Sunday, 6 December 2009

The Oracle and The Archon by Catherine Fisher

These are both well written and interesting, the first two of the Oracle trilogy (the third is The Scarab). They are set in an archaic society, the Two Lands which is kind of a combination of Egyptian and Greek and in which trade depends on the Lands' currency: prophecy from the Oracle. Mirany is the newly created Bearer, one of the elite group the Nine, girls who live on The Island and communicate directly with The Oracle through a crack in the Temple of the God. Just beyond the end of the causeway at the entrance to The Port lies the Palace of the Archon, the personification in human form of the God, and to the south of the Island lies the massive City of the Dead where a hive of workers and scribes work above the Tombs.

In The Oracle the Two Lands are trapped in drought and The Archon offers his life to appease the Rain Queen and return water to the land but as the Archon's body travels through the Nine Houses of Mourning on his journey to his tomb and the search begins for his successor, a 10 year old boy into whose body the God has transferred, Mirany realises that she is at the centre of a web of conspiracy, coercion and danger.
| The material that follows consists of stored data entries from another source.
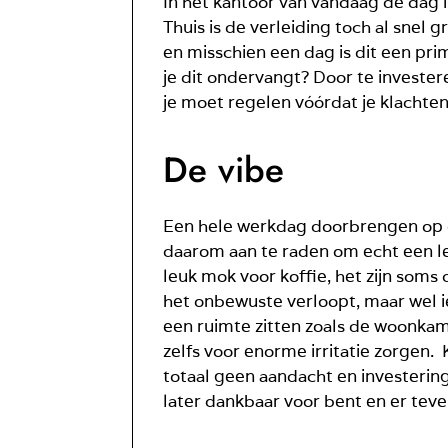
In het kantoor van vandaag de dag 
Thuis is de verleiding toch al snel
en misschien een dag is dit een pr
je dit ondervangt? Door te invester
je moet regelen vóórdat je klachten
De vibe
Een hele werkdag doorbrengen op een
daarom aan te raden om echt een leu
leuk mok voor koffie, het zijn soms 
het onbewuste verloopt, maar wel iet
een ruimte zitten zoals de woonkame
zelfs voor enorme irritatie zorgen. 
totaal geen aandacht en investeringe
later dankbaar voor bent en er teven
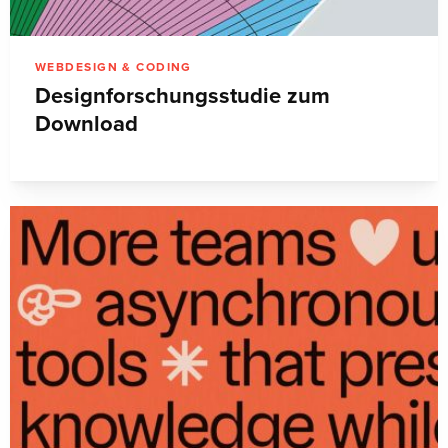
WEBDESIGN & CODING
Designforschungsstudie zum
Download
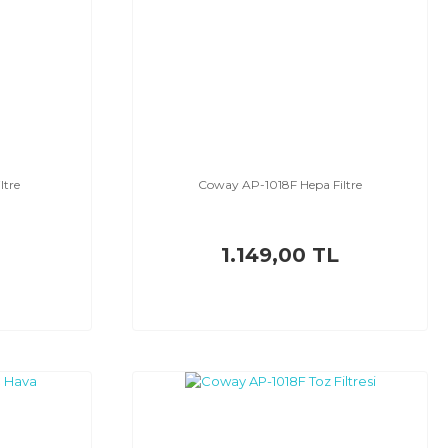
ltre
Coway AP-1018F Hepa Filtre
1.149,00 TL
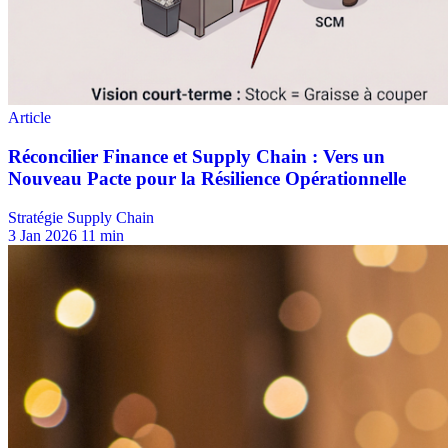
Stratégie Supply Chain
3 Jan 2026
11 min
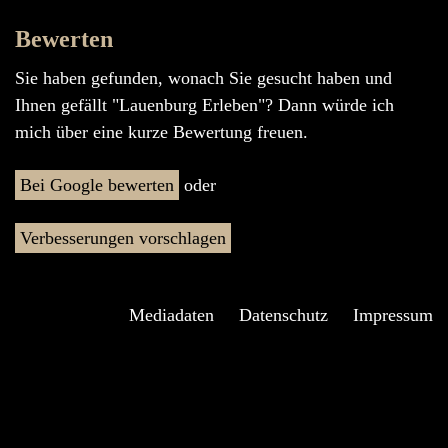
Bewerten
Sie haben gefunden, wonach Sie gesucht haben und
Ihnen gefällt "Lauenburg Erleben"? Dann würde ich
mich über eine kurze Bewertung freuen.
Bei Google bewerten
oder
Verbesserungen vorschlagen
Mediadaten
Datenschutz
Impressum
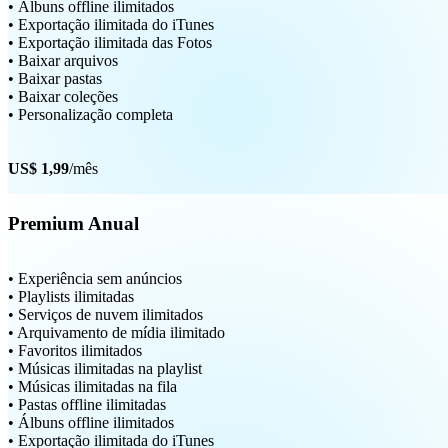
• Álbuns offline ilimitados
• Exportação ilimitada do iTunes
• Exportação ilimitada das Fotos
• Baixar arquivos
• Baixar pastas
• Baixar coleções
• Personalização completa
US$ 1,99
/mês
Premium Anual
• Experiência sem anúncios
• Playlists ilimitadas
• Serviços de nuvem ilimitados
• Arquivamento de mídia ilimitado
• Favoritos ilimitados
• Músicas ilimitadas na playlist
• Músicas ilimitadas na fila
• Pastas offline ilimitadas
• Álbuns offline ilimitados
• Exportação ilimitada do iTunes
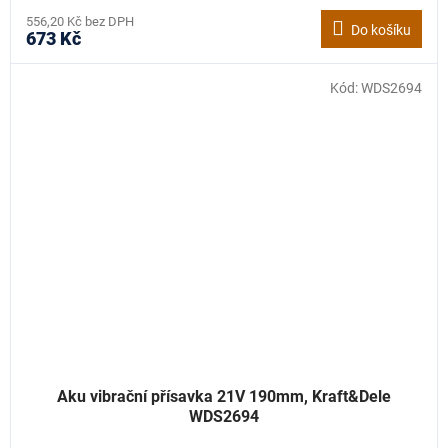
556,20 Kč bez DPH
Do košíku
673 Kč
Kód:
WDS2694
Aku vibrační přísavka 21V 190mm, Kraft&Dele
WDS2694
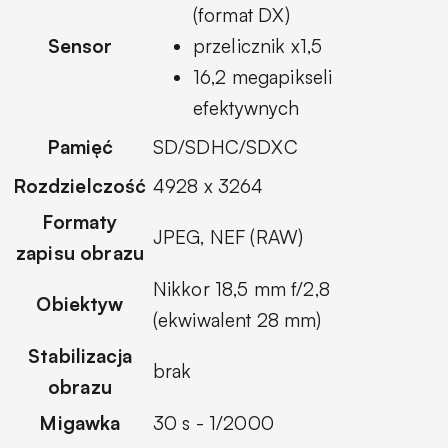
(format DX)
Sensor
przelicznik x1,5
16,2 megapikseli
efektywnych
Pamięć
SD/SDHC/SDXC
Rozdzielczość
4928 x 3264
Formaty
JPEG, NEF (RAW)
zapisu obrazu
Nikkor 18,5 mm f/2,8
Obiektyw
(ekwiwalent 28 mm)
Stabilizacja
brak
obrazu
Migawka
30 s - 1/2000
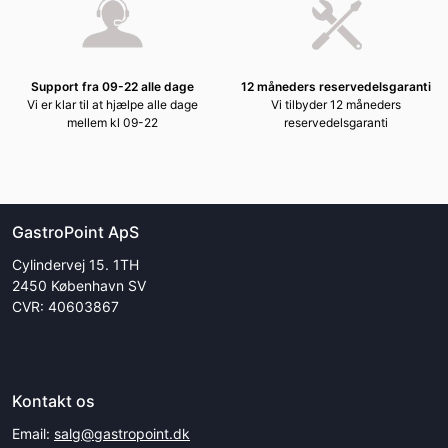
Support fra 09-22 alle dage
12 måneders reservedelsgaranti
Vi er klar til at hjælpe alle dage
Vi tilbyder 12 måneders
mellem kl 09-22
reservedelsgaranti
GastroPoint ApS
Cylindervej 15. 1TH
2450 København SV
CVR: 40603867
Kontakt os
Email:
salg@gastropoint.dk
With the scribe Seth, attempting to sell his knowledge of the tombs to the mysterious tomb robbers The Jackal and The Fox in return for water, the most precious commodity in the drought stricken Lands, and ex musician Oblek who should have been killed along with the rest of the Archon's retinue to accompany him to the underworld, a twisting turning tale of intrigue begins as the group are pursued by the nefarious general Argelin and treachery within the Nine.

In The Archon Oblek and Seth travel with the new Archon Alexos to the Mountains of the Moon in an attempt to find the Well of Songs and undo the wrong a previous Archon did which plunged the Two Lands into drought. The land they travel across is marked with great shapes of animals incised into the ground in the manner of the Nazca lines in Peru but these are more than just lines in the ground. Fisher blends history, imagination and mystery in a fascinating fast paced story.